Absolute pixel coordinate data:
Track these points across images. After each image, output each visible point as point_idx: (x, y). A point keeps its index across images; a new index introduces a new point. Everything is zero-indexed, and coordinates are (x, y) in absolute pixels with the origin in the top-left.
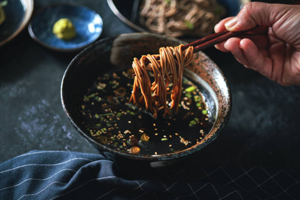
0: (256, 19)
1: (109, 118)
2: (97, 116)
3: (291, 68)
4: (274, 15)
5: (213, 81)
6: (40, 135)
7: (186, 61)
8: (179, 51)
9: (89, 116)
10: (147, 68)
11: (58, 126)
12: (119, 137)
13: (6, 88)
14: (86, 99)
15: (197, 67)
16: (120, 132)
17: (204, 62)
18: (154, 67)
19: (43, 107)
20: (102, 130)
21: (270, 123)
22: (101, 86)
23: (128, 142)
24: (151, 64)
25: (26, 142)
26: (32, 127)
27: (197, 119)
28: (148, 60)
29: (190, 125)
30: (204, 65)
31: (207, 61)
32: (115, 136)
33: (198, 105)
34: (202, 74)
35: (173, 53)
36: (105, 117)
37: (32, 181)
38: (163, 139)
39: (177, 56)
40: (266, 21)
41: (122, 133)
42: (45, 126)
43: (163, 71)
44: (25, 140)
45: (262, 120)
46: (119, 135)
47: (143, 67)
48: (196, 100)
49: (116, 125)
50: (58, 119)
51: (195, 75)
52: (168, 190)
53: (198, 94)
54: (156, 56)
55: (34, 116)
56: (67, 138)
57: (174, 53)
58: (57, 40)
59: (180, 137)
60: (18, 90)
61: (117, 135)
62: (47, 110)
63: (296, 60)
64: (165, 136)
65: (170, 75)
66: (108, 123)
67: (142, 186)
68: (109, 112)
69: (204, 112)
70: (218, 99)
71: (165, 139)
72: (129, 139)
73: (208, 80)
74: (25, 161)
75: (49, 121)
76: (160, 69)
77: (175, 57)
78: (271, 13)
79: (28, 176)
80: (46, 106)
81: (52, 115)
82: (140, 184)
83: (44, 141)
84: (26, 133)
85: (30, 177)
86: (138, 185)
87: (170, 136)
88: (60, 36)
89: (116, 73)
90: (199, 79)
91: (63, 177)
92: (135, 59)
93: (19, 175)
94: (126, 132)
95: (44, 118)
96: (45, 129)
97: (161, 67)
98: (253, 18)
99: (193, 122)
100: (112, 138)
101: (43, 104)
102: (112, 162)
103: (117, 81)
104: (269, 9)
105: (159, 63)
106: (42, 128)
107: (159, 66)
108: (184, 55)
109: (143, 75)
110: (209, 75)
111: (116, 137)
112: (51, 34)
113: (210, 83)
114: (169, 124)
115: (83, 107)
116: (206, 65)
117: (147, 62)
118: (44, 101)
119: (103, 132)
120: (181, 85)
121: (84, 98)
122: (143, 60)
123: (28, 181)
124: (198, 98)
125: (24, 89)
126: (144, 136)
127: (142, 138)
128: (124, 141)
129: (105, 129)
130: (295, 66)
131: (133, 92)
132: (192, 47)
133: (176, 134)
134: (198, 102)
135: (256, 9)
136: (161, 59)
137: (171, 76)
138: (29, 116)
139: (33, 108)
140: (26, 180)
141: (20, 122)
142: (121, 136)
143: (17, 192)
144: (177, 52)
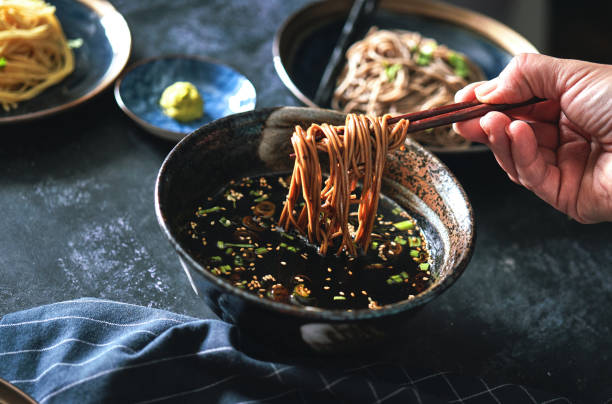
0: (531, 84)
1: (243, 252)
2: (221, 245)
3: (592, 186)
4: (564, 77)
5: (448, 209)
6: (103, 277)
7: (391, 144)
8: (382, 124)
9: (202, 241)
10: (319, 147)
11: (141, 266)
12: (252, 285)
13: (54, 190)
14: (201, 212)
15: (422, 183)
16: (255, 277)
17: (434, 174)
18: (332, 146)
19: (118, 230)
20: (222, 268)
21: (560, 322)
22: (233, 196)
23: (269, 294)
24: (325, 140)
25: (76, 285)
26: (92, 262)
27: (405, 275)
28: (322, 133)
29: (389, 281)
30: (434, 180)
31: (442, 173)
32: (245, 282)
33: (414, 253)
34: (428, 196)
35: (369, 125)
36: (237, 250)
37: (77, 343)
38: (336, 298)
39: (376, 132)
40: (550, 88)
41: (259, 279)
42: (117, 263)
43: (346, 153)
44: (75, 280)
45: (544, 314)
46: (252, 282)
47: (311, 141)
48: (411, 245)
49: (252, 264)
50: (143, 256)
51: (416, 199)
52: (328, 387)
53: (417, 234)
54: (339, 128)
55: (99, 244)
56: (155, 290)
57: (371, 126)
58: (165, 120)
59: (370, 299)
60: (77, 195)
61: (249, 282)
62: (125, 237)
63: (601, 169)
64: (341, 293)
65: (358, 165)
66: (238, 260)
67: (280, 373)
68: (246, 242)
69: (423, 267)
70: (450, 241)
71: (341, 298)
72: (272, 289)
73: (438, 208)
74: (68, 310)
75: (124, 256)
76: (342, 150)
77: (372, 133)
78: (560, 73)
79: (70, 333)
80: (123, 230)
81: (132, 246)
82: (277, 369)
83: (109, 287)
84: (78, 269)
85: (74, 336)
86: (272, 370)
87: (352, 294)
88: (171, 112)
89: (266, 178)
90: (422, 207)
91: (135, 342)
92: (297, 128)
93: (54, 331)
94: (267, 277)
95: (116, 249)
96: (116, 268)
97: (343, 148)
98: (525, 80)
99: (396, 278)
100: (238, 284)
101: (119, 225)
102: (231, 325)
103: (266, 191)
104: (557, 66)
105: (342, 140)
106: (109, 266)
107: (341, 145)
108: (390, 133)
109: (308, 156)
110: (440, 198)
111: (246, 285)
112: (156, 108)
113: (441, 214)
114: (350, 273)
115: (194, 225)
116: (437, 179)
117: (320, 135)
118: (121, 222)
119: (224, 271)
120: (378, 189)
121: (197, 210)
122: (313, 131)
123: (69, 343)
124: (416, 241)
125: (87, 195)
126: (301, 288)
127: (296, 290)
128: (262, 293)
129: (228, 267)
130: (599, 181)
131: (288, 196)
132: (407, 121)
133: (364, 292)
134: (415, 248)
135: (533, 65)
136: (346, 133)
137: (360, 168)
138: (88, 242)
139: (99, 228)
140: (65, 341)
141: (71, 250)
142: (255, 283)
143: (45, 360)
144: (378, 124)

**Exercise brief**
What you return must be the lines above that run from the line with "6: (40, 135)" to the line with "41: (122, 133)", inclusive, each copied exactly.

**Result of the exercise**
6: (40, 135)
7: (186, 61)
8: (179, 51)
9: (89, 116)
10: (147, 68)
11: (58, 126)
12: (119, 137)
13: (6, 88)
14: (86, 99)
15: (197, 67)
16: (120, 132)
17: (204, 62)
18: (154, 67)
19: (43, 107)
20: (102, 130)
21: (270, 123)
22: (101, 86)
23: (128, 142)
24: (151, 64)
25: (26, 142)
26: (32, 127)
27: (197, 119)
28: (148, 60)
29: (190, 125)
30: (204, 65)
31: (207, 61)
32: (115, 136)
33: (198, 105)
34: (202, 74)
35: (173, 53)
36: (105, 117)
37: (32, 181)
38: (163, 139)
39: (177, 56)
40: (266, 21)
41: (122, 133)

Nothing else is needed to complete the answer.